**About this task**: Return the full listing unchanged, excluding any images it contains.

**Data shown**:
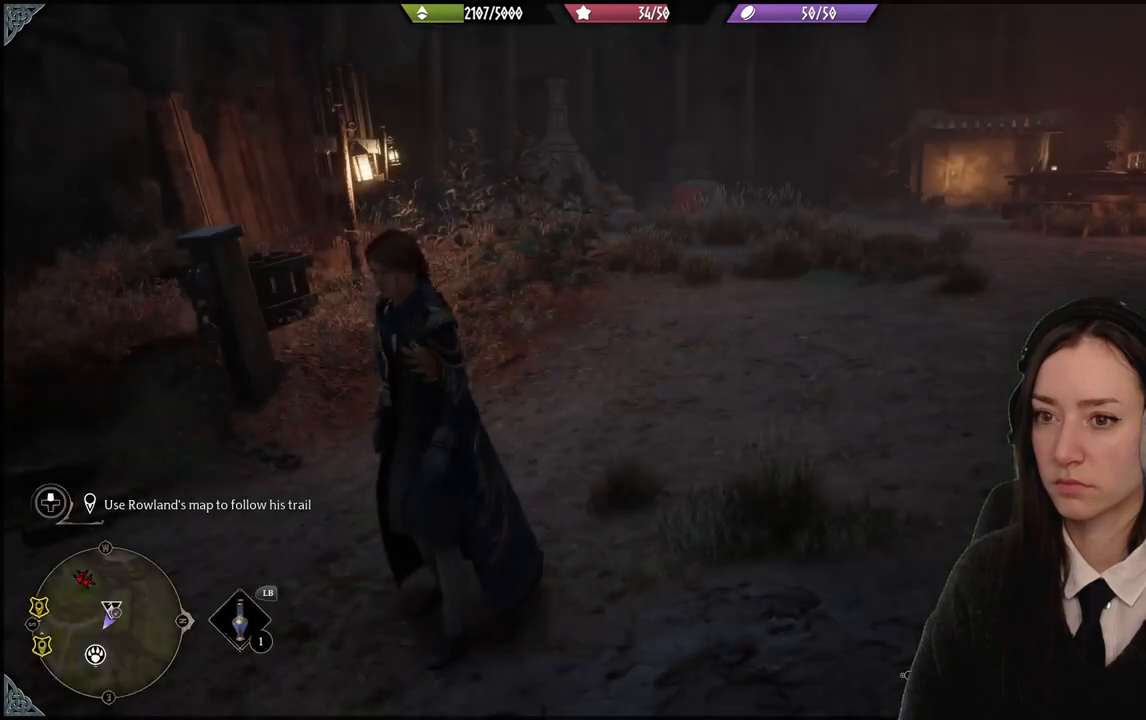
{"buttons": [], "left_stick": "center", "right_stick": "up-right", "events": [[267, "right_stick", "up-right"]]}
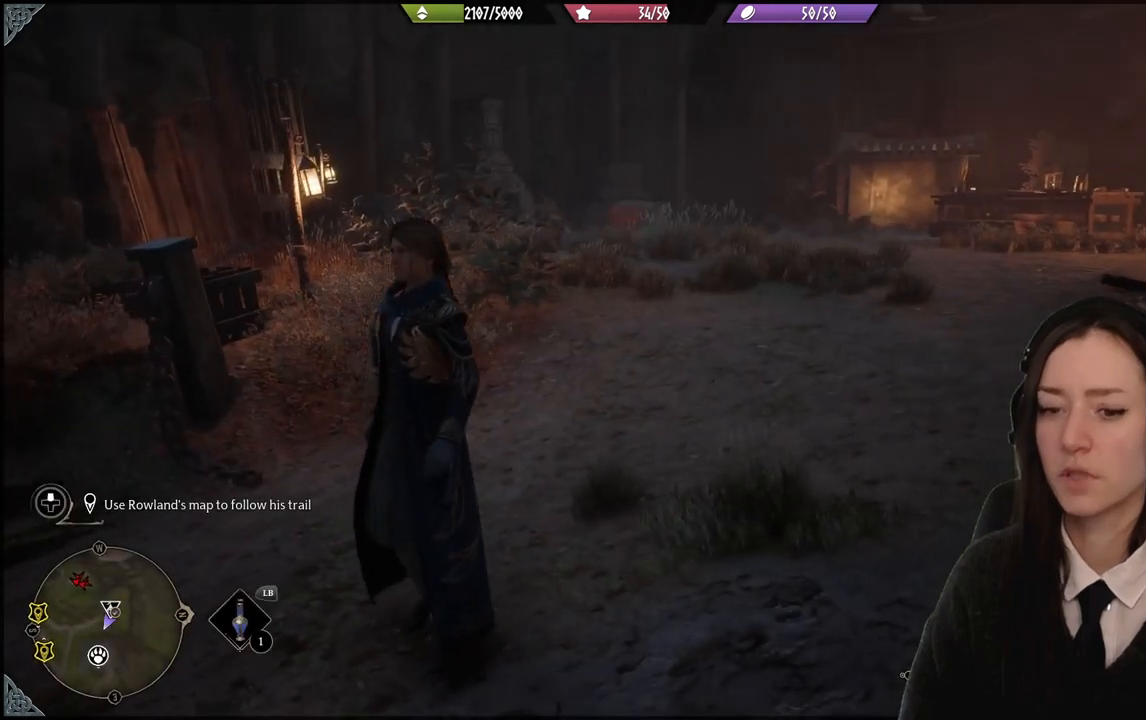
{"buttons": [], "left_stick": "center", "right_stick": "center", "events": [[267, "right_stick", "right"], [401, "right_stick", "center"]]}
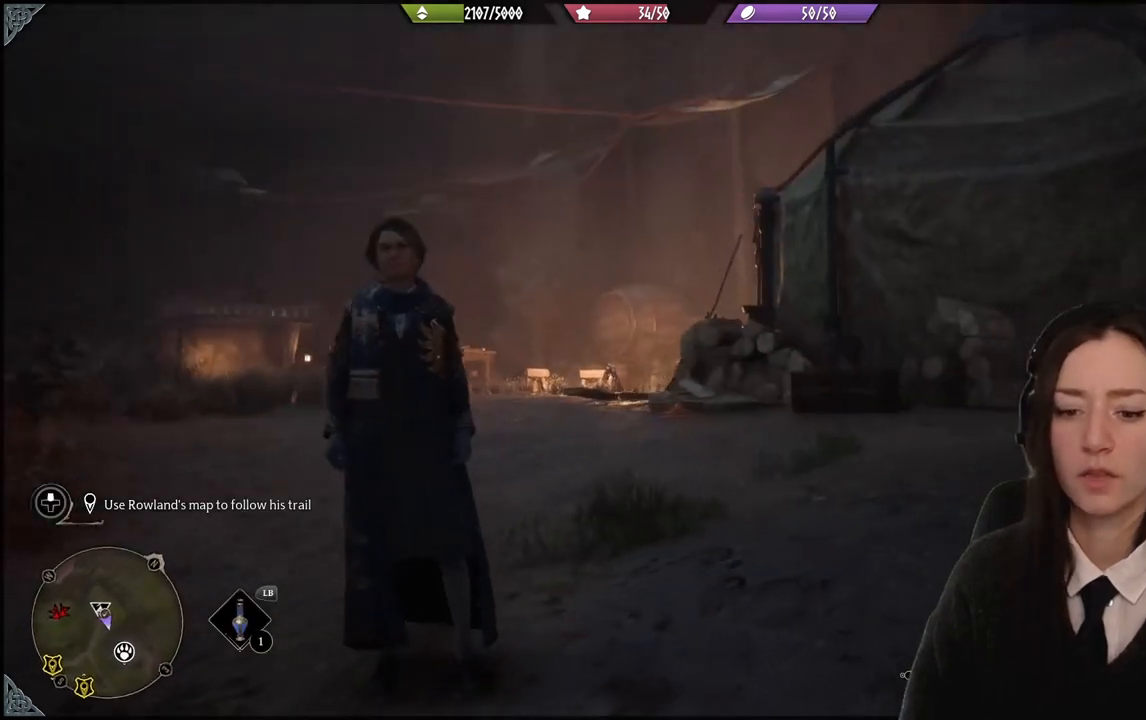
{"buttons": [], "left_stick": "up-left", "right_stick": "down-right", "events": [[133, "left_stick", "up-left"], [367, "right_stick", "down-right"]]}
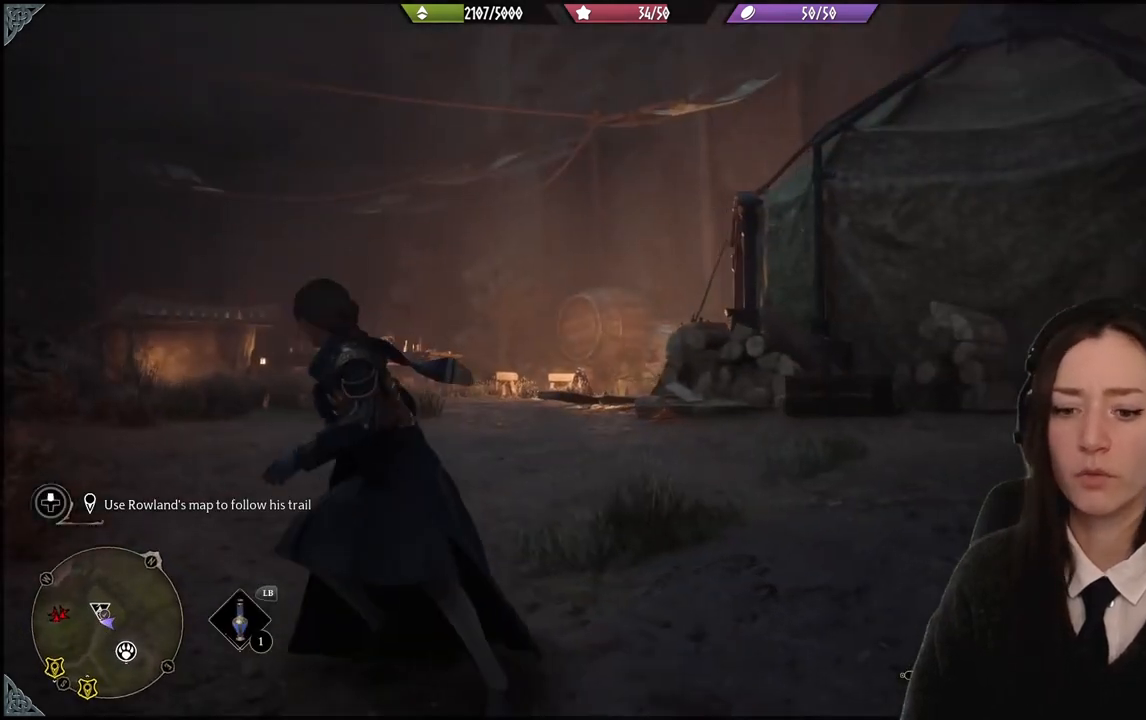
{"buttons": [], "left_stick": "center", "right_stick": "down-right", "events": [[134, "left_stick", "center"]]}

**Your solution**:
{"buttons": [], "left_stick": "center", "right_stick": "up-right", "events": [[267, "right_stick", "up-right"]]}
{"buttons": [], "left_stick": "center", "right_stick": "center", "events": [[267, "right_stick", "right"], [401, "right_stick", "center"]]}
{"buttons": [], "left_stick": "up-left", "right_stick": "down-right", "events": [[133, "left_stick", "up-left"], [367, "right_stick", "down-right"]]}
{"buttons": [], "left_stick": "center", "right_stick": "down-right", "events": [[134, "left_stick", "center"]]}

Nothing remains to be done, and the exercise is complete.